Hotel May Replace Five Historic Milwaukee Buildings
By Margaret Foster | Online Only | Dec. 3, 2010
In downtown Milwaukee, a new hotel may replace the city's last intact 19th- and early 20th-century commercial block—a development that could subordinate the city's historic preservation ordinance.
The five buildings are part of a National Register Historic District and a locally designated historic district. Nonetheless, developer Wave Development LLC may be able to tear them down because Milwaukee Mayor Tom Barrett backs the $50 million hotel project, tentatively planned as a Marriott.
The buildings have been protected since the late 1980s, but the owners of historic buildings can demolish them if the Common Council approves the owner's appeal of the Historic Preservation Commission's ruling.
"It's a dangerous precedent," says Dawn McCarthy, president of Milwaukee Preservation Alliance Inc. "This would be the most egregious lack of consideration for the professionals that are on the Historic Preservation Commission.
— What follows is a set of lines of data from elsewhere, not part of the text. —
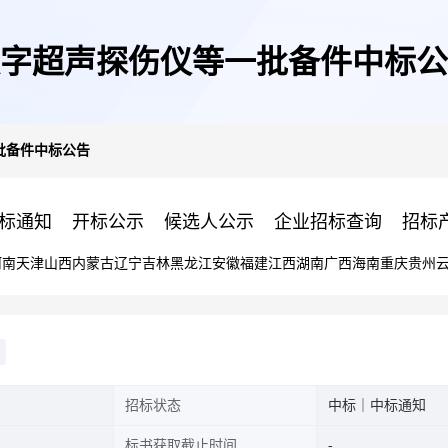
字超声探伤仪等一批备件中标公
批备件中标公告
标通知
开标公示
候选人公示
企业招标查询
招标
河南
天津
山西
内蒙古
辽宁
吉林
黑龙江
安徽
福建
江西
湖南
广西
海南
重庆
贵州
招标状态
中标｜中标通知
标书获取截止时间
It essentially would indicate that our ordinance is meaningless."
In addition, McCarthy points out, the city's Downtown Comprehensive Area Plan Update urges restoration of historic buildings: "Locally designated contributing historic buildings should be retained and redeveloped in accordance with local preservation requirements," according to the plan. "The Common Council, if they approve the request to demolish those buildings, would also be showing that the Downtown Area Plan would be meaningless," McCarthy says.
There's a more appropriate site for the $50 million hotel in an empty lot across the river, says the Milwaukee Preservation Alliance. The alliance, along with the National Trust for Historic Preservation, supports the project as long as it fully utilizes the existing buildings.
But those buildings are in "bad shape," according to Evan Zeppos, spokesperson for the developer. "They have been sign altered over time. … These are building that are in extremely bad condition. Much of it is marked by graffiti. Some have broken windows. Those buildings really hurt the rest of the area. They've been neglected for years."
Zeppos points out that a new hotel would revitalize the area and generate tax income for the city. Wave Development LLC, which does not yet own the buildings, requested a certificate of appropriateness to demolish the five historic buildings and build the hotel. On Dec. 13 the city's Historic Preservation Commission will deny, approve, or delay making a decision on that certificate. The developer may then appeal to other city departments and the Common Council.